Quindi la BCE si è data un obiettivo leggermente più flessibile rispetto a prima, con la possibilità di superamento della soglia per un breve periodo, diciamo qualche trimestre. Che strumenti ha a disposizione la banca centrle per centrare l’obiettivo? Eccoli:

  • tassi di riferimento (deposito, rifinanziamento etc);
  • le indicazioni strategiche di politica economica;
  • le operazioni di rifinanziamento;
  • gli acquisti di asset, che negli ultimi anni sono state le operazioni più utilizzate, anche per controllare i livelli di debito.

Questi strumenti non sarebbero stati utilizzati nel 2003 , ai primordi dell’Euro. Adesso invece, passo passo, sono diventati quasi comuni. Chi avrebbe pensato al QE del PSPP nel 2003, per non parlare poi dell’enorme PEPP. Ora queste cose sono diventate quasi comuni.

Ci so potrebbe chiedere: la Bundesbank e la Banca Centrale dei Paesi bassi, i cani da guardia, con gli austriaci, della rigidità nell’area euro, come hanno potuto accettare questi cambiamenti nella politica economica. Da un lato una serie di emergenze, a partire dalla crisi del debito al Covid, hanno indicato come una politica economica troppo rigida fosse controproducente per le stesse economie di questi stati, dall’altro hanno ottenuto anche qualcosa in cambio: ad esempio la BCE sta per introdurre un indice speciale che tiene conto dell’andamento dei valori immobiliari, indicatore che però rimarrà separato dal tasso d’inflazione, pur dando dei dati che comunque saranno considerati. Questo però potrebbe portare a un’ulteriore spaccatura fra paesi con valori immobiliari in crescita (Olanda e Germania) e altri con valori in calo o stabili (Italia).
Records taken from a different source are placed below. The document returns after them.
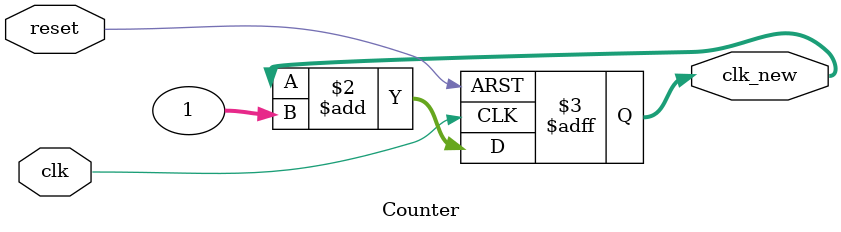
<source format=v>
`timescale 1ns / 1ps
module Counter(
	input clk,
	input reset,
	output reg [31:0] clk_new
    );
	 
	 always @(posedge clk or posedge reset)
		begin
			if(reset)
				begin
					clk_new <= 32'b0;
				end
			else
				begin
					clk_new <= clk_new + 1;
				end
		end

endmodule

</source>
Il problema è che la politica monetaria della BCE avrò salvato nel breve termine l’euro, ma non ha cancellato, anzi ha accentuato, i contrasti economici fra i vari paesi della BCE. Il tasso di equilibrio dell’area euro, quello che permette da un lato una crescita minima, dall’altro la sopravvivenza della moneta unica, e dall’altro ancora il non fallimento degli stati, è ormai così basso da essere negativo, il tutto senza però nessun vero ammodernamento delle strutture della UE e o degli stati nazionali. Gli interessi di inflazione potranno essere anche sopra il 2%, ma i problemi sono tutti li.